バリー・マギー
テイ・トウワの『Flash』のジャケットでもお馴染み バリー・マギー(Barry McGee)。
違法である壁や地下鉄の落書きをアートに伸し上げた80年代。Futura2000、 Lady Pink、Lee、Keith Haring、Jean-Michel Basquiat…と多くのアーティストが活躍の場をストリートから画廊・美術館に移し始めた頃、まだ少年だったバリー・バギーが偶然 ストリートで落書きしている現場に遭遇する。その時感じた『自由』を原動力にバリー・マギー自身もストリートから画廊・美術館に活躍の場を移行してきた。

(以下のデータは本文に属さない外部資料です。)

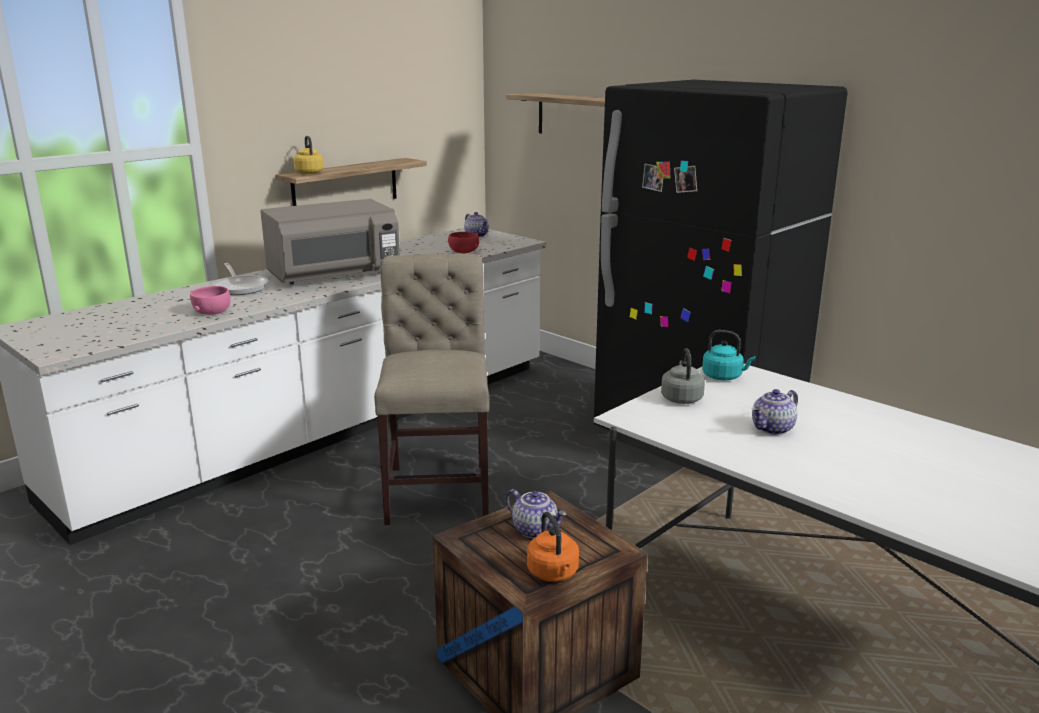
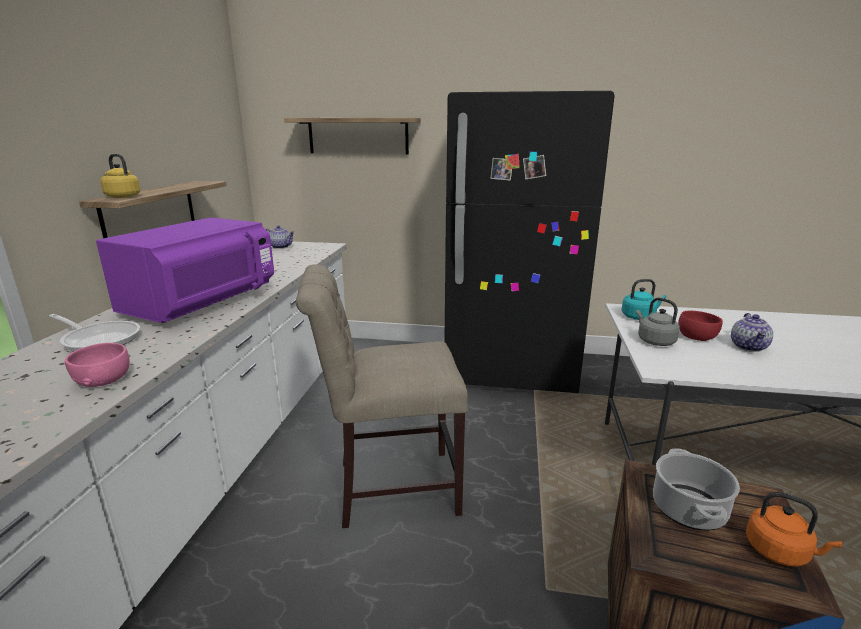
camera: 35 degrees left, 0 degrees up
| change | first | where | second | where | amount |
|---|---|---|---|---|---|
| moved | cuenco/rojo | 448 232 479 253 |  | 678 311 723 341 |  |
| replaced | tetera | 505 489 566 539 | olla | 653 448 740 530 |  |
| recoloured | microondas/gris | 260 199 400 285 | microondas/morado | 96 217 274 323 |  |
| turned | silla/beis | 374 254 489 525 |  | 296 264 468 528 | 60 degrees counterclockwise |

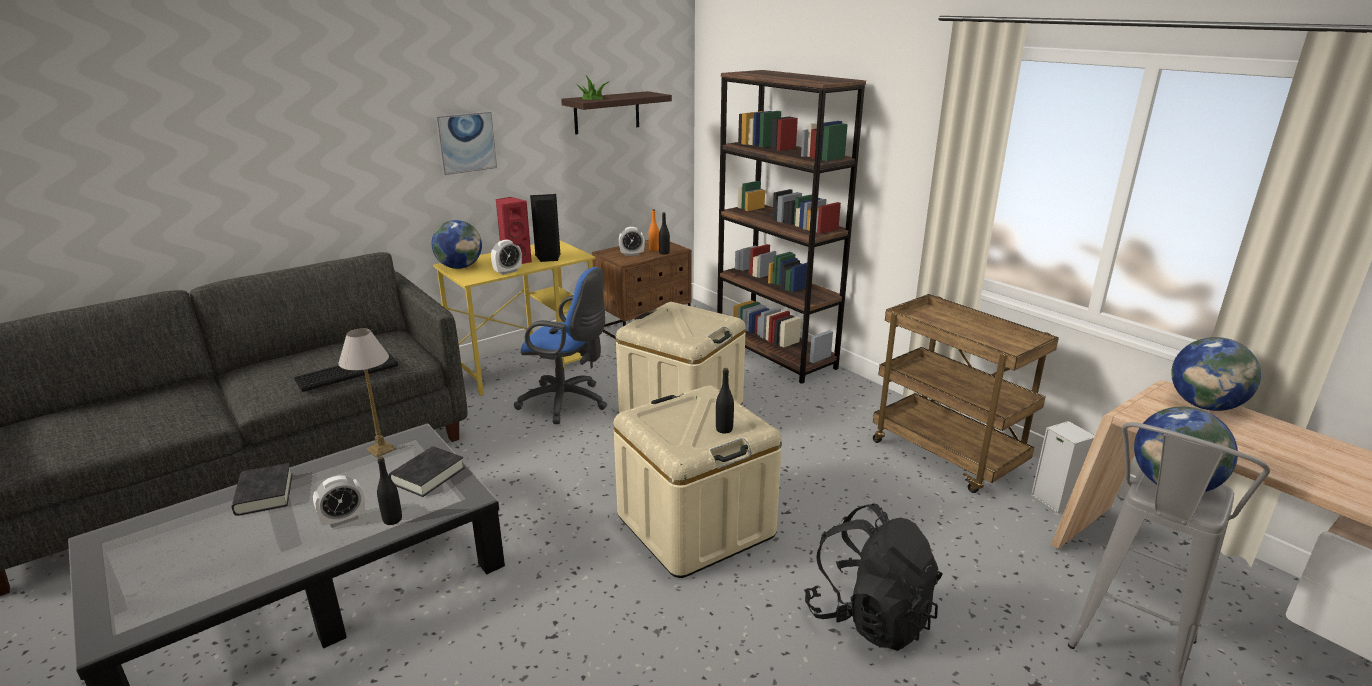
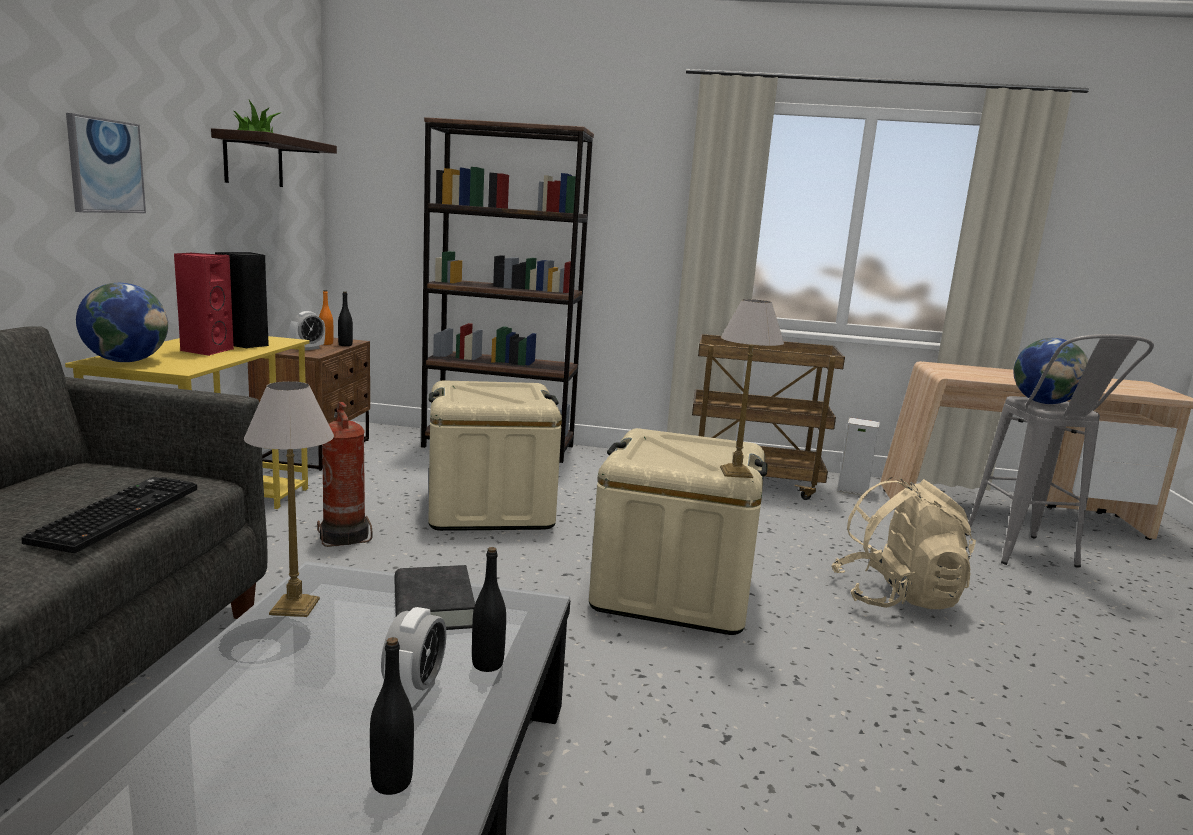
camera: 45 degrees left, 10 degrees down
| change | first | where | second | where | amount |
|---|---|---|---|---|---|
| removed | libro/negro | 231 463 293 516 |  |  |  |
| removed | despertador | 491 239 522 275 |  |  |  |
| removed | globo terráqueo | 1171 337 1261 411 |  |  |  |
| added |  |  | lámpara de mesa | 720 299 784 478 |  |
| moved | botella/negro | 716 368 734 433 |  | 370 637 414 795 |  |
| replaced | silla de oficina/azul | 514 267 607 424 | extintor | 317 402 372 547 |  |
| recoloured | mochila/negro | 804 503 943 651 | mochila/beis | 831 477 976 609 |  |

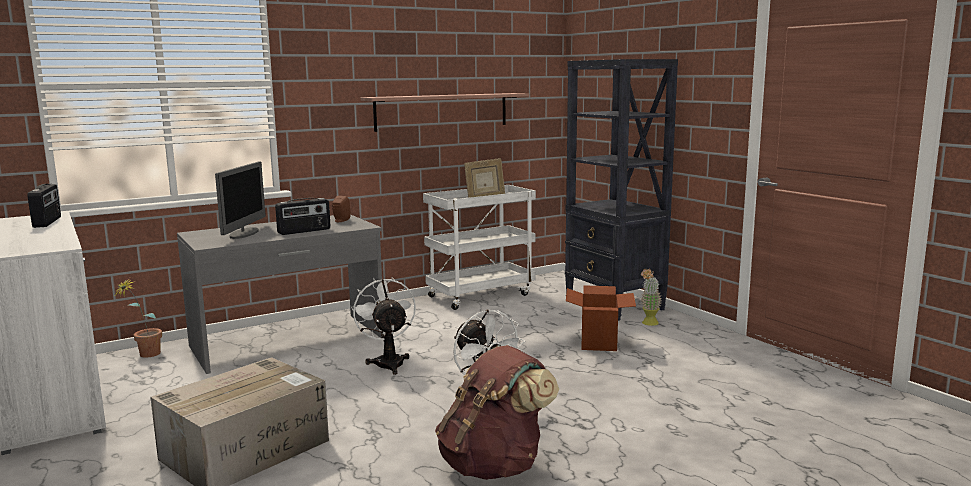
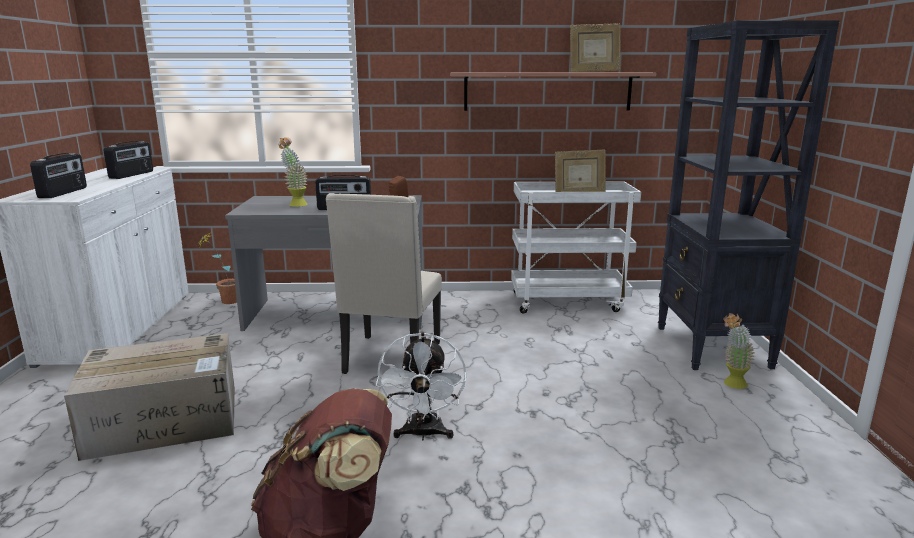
camera: 30 degrees right, 5 degrees up
| change | first | where | second | where | amount |
|---|---|---|---|---|---|
| removed | caja de cartón | 566 285 636 351 |  |  |  |
| added |  |  | radio | 30 153 87 198 |  |
| added |  |  | portarretratos | 570 23 620 72 |  |
| replaced | monitor | 215 162 266 239 | planta en maceta | 278 137 308 207 |  |
| replaced | ventilador/blanco | 351 277 416 375 | silla/beis | 326 193 442 374 |  |

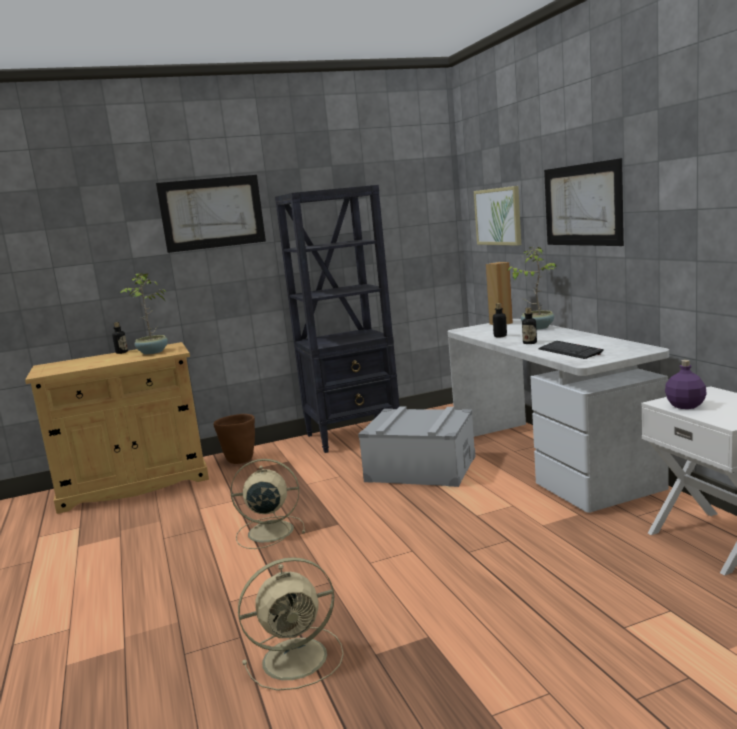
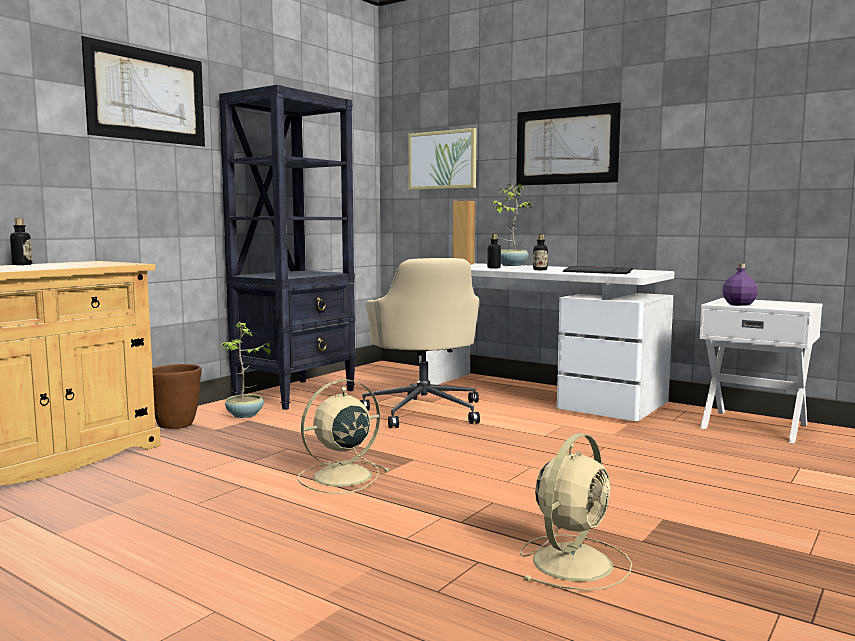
camera: 35 degrees left, 5 degrees down
| change | first | where | second | where | amount |
|---|---|---|---|---|---|
| moved | planta en maceta | 120 273 168 355 |  | 219 322 275 418 |  |
| replaced | caja de almacenaje/gris | 358 406 476 487 | silla de oficina/beis | 360 258 480 428 |  |

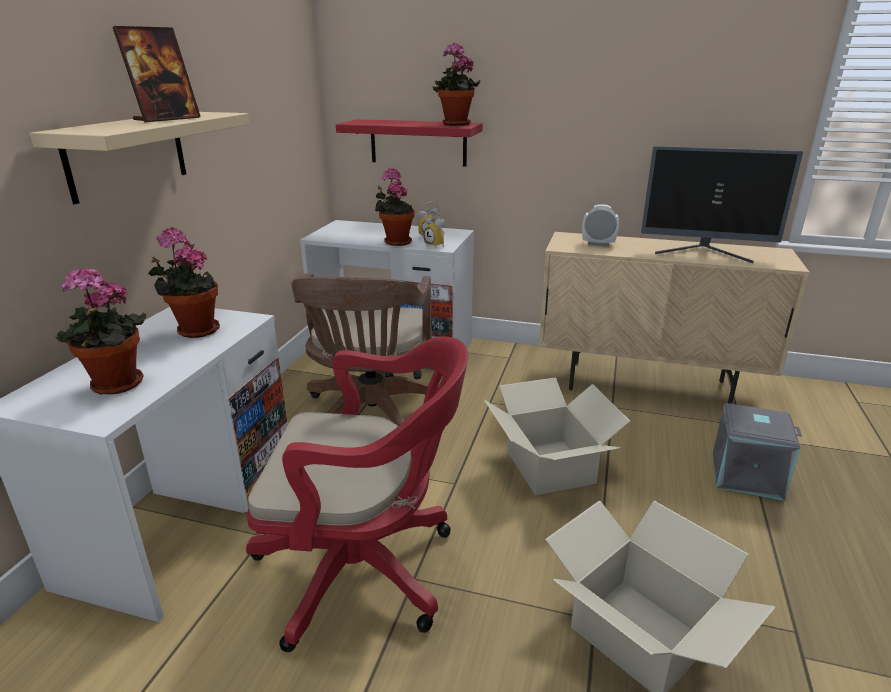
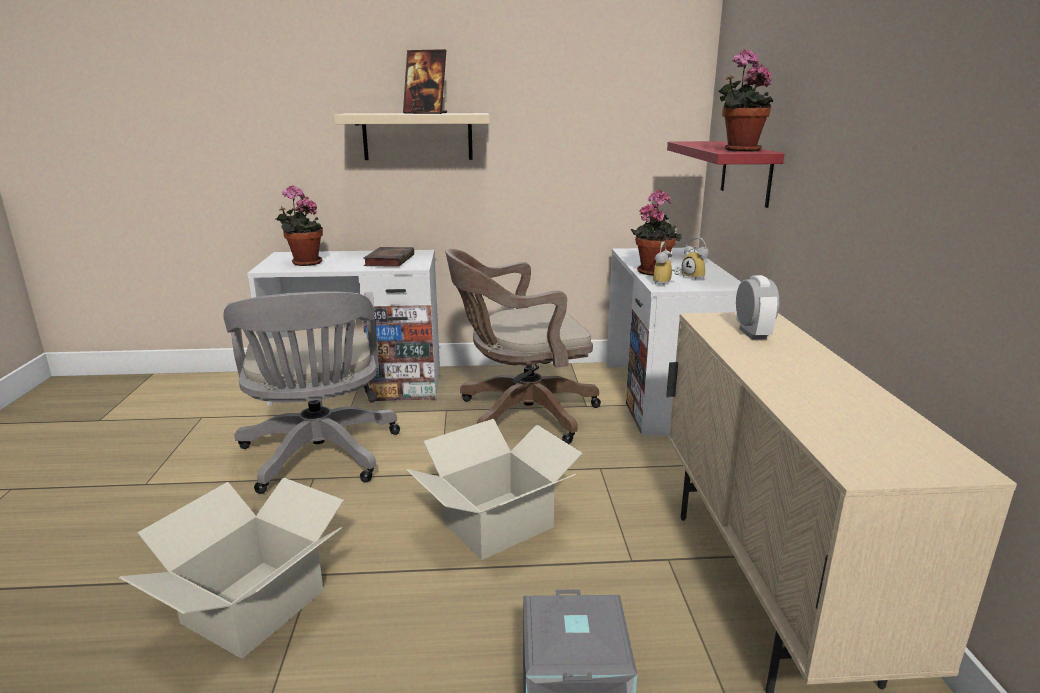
camera: 70 degrees right, 5 degrees down
| change | first | where | second | where | amount |
|---|---|---|---|---|---|
| removed | monitor | 641 146 803 263 |  |  |  |
| replaced | planta en maceta | 148 227 220 338 | libro | 363 247 414 267 |  |
| recoloured | silla de oficina/rojo | 246 336 468 652 | silla de oficina/gris | 223 291 400 494 |  |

目に見えているのに見えていない振りをする事実……廃墟のビル、ホームレス、道端の空き瓶、無料で見れて意図としないで目に飛び込んでくるサプライズ。社会が排除しようとする全てがバリー・マギーのモチーフとなる。因みに、作品の多くに使われている赤い色の下地は、幼少期に暮らしていた活気のあるサンフランシスコのチャイナタウンで良く見られるドアの色、「人生・生命の色」とのこと。
違法ではあるけれど、グラフティー(落書き)そのものが社会に対するサプライズ・メッセージであったはず。有名になることで限られた、展示会に行くことを選んだ人々だけに作品が見られることは、果たして本来のテーマ『自由』をどこまで訴えることができるのだろうか?
ルールの中で自由を謳歌する難しさを考えさせられる。